This year there was no Documenta, no Venice Biennale, not even the Berlin Biennale or Sydney Biennale. But the absence of major biennales has left plenty of room for international museums. Large museum exhibitions compensate for this with large retrospectives and publicized research.
This trend will continue around the world this fall. Let`s have a look at the museum exhibitions to see beyond the US.
“Gavin Jantjes: To Be Free! A Retrospective” at Sharjah Art Foundation, United Arab Emirates
November 18, 2023–March 10, 2024
“One cannot speak of form and color when the environment speaks of poverty, hunger and death,” artist Gavin Jantjes once wrote. This statement can be applied to his entire career. This exhibition will showcase Africa through prints, paintings and more. The artist now lives in Oxfordshire, England, and will be honored with a retrospective at the Sharjah Arts Foundation, where he was in residence in 2022.
“Everything Gets Lighter” at Museo Jumex, Mexico City
November 18, 2023–February 11, 2024
To celebrate its 10th anniversary, Museo Jumex, the private museum of fruit juice magnate Eugenio Lopez Alonso, presents 65 works from its permanent museum collection that explore fluidity and death. Ironically, the curator insights were some weighty works—gritty pieces from heavy hitters like Felix González-Torres, Ana Mendieta, Bas Jan Ader and others.
“Georgiana Houghton: Invisible Friends” at Art Gallery NSW, Sydney
November 4, 2023–March 10, 2024
A Kandinsky blockbuster at the Art Gallery NSW may be the big attraction in Australia this fall. But one of the complementary museum exhibitions devoted to Georgiana Houghton, a lesser-known spiritualist who worked contemporaneously to him, is likely to be the season’s true star. Houghton created gorgeous watercolors formed from multi-hued spirals and lines that overlap and intersect. According to the artist they were messages from beings beyond this world who had communicated with her.
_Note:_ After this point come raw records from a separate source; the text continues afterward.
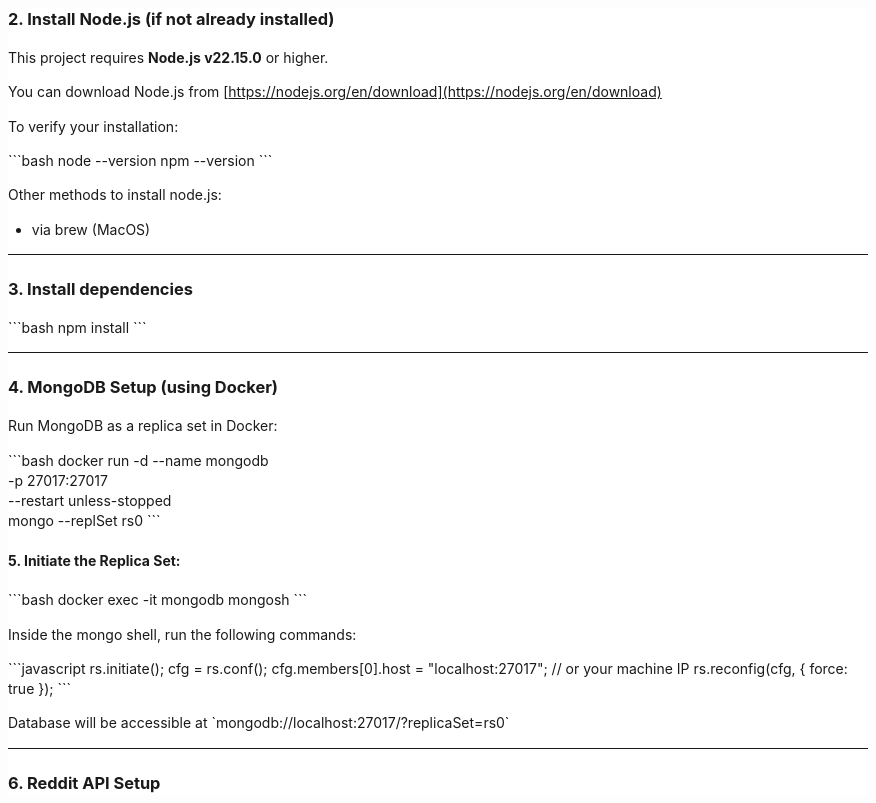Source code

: ### 2. Install Node.js (if not already installed)

This project requires **Node.js v22.15.0** or higher.

You can download Node.js from [https://nodejs.org/en/download](https://nodejs.org/en/download)

To verify your installation:

\`\`\`bash
node --version
npm --version
\`\`\`

Other methods to install node.js:
- via brew (MacOS)

---

### 3. Install dependencies

\`\`\`bash
npm install
\`\`\`

---

### 4. MongoDB Setup (using Docker)

Run MongoDB as a replica set in Docker:

\`\`\`bash
docker run -d --name mongodb \
  -p 27017:27017 \
  --restart unless-stopped \
  mongo --replSet rs0
\`\`\`

#### 5. **Initiate the Replica Set:**

\`\`\`bash
docker exec -it mongodb mongosh
\`\`\`

Inside the mongo shell, run the following commands:

\`\`\`javascript
rs.initiate();
cfg = rs.conf();
cfg.members[0].host = "localhost:27017"; // or your machine IP
rs.reconfig(cfg, { force: true });
\`\`\`

Database will be accessible at \`mongodb://localhost:27017/?replicaSet=rs0\`

---

### 6. Reddit API Setup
“Indigenous Histories” at Museu de Arte de São Paulo
October 20, 2023–February 25, 2025
This show, the latest in MASP’s acclaimed Stories series, is a rich and wide-ranging exploration of the many different indigenous cultures originating from the regions of North America, South America, Scandinavia and Oceania. Its organizers are not aiming to provide something total and comprehensive, but rather a partial picture with interconnecting historical strands. If past “Histórias” museum exhibitions stand as evidence, expect this show to be eye-opening.
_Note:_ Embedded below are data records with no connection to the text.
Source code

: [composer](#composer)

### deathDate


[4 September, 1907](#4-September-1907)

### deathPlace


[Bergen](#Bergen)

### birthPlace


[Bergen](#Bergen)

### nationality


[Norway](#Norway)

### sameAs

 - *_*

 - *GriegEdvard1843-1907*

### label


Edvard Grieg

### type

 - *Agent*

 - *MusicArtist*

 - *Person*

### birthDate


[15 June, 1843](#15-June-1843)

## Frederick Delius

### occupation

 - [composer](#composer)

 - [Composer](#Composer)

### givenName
Mark Rothko at Fondation Louis Vuitton, Paris
October 18, 2023–April 2, 2024
Leave Leave it to the Fondation Louis Vuitton, a museum with a penchant for blockbusters, to make museum acquisitions of all nine of Rothko’s Seagram murals for this retrospective, in which the paintings will make a rare journey from the Tate, its longtime owner. Seagram’s 1958 murals represent the pinnacle of Rothko’s Abstract Expressionist style—vast, engulfing fields of blackish-red that conjure the sublime, and then more—but they are unlikely to be the only gems among the 115 works on display here. Accordingly, the museum brought out the big guns: Rothko’s son Christopher co-organized the exhibition with Suzanne Paget.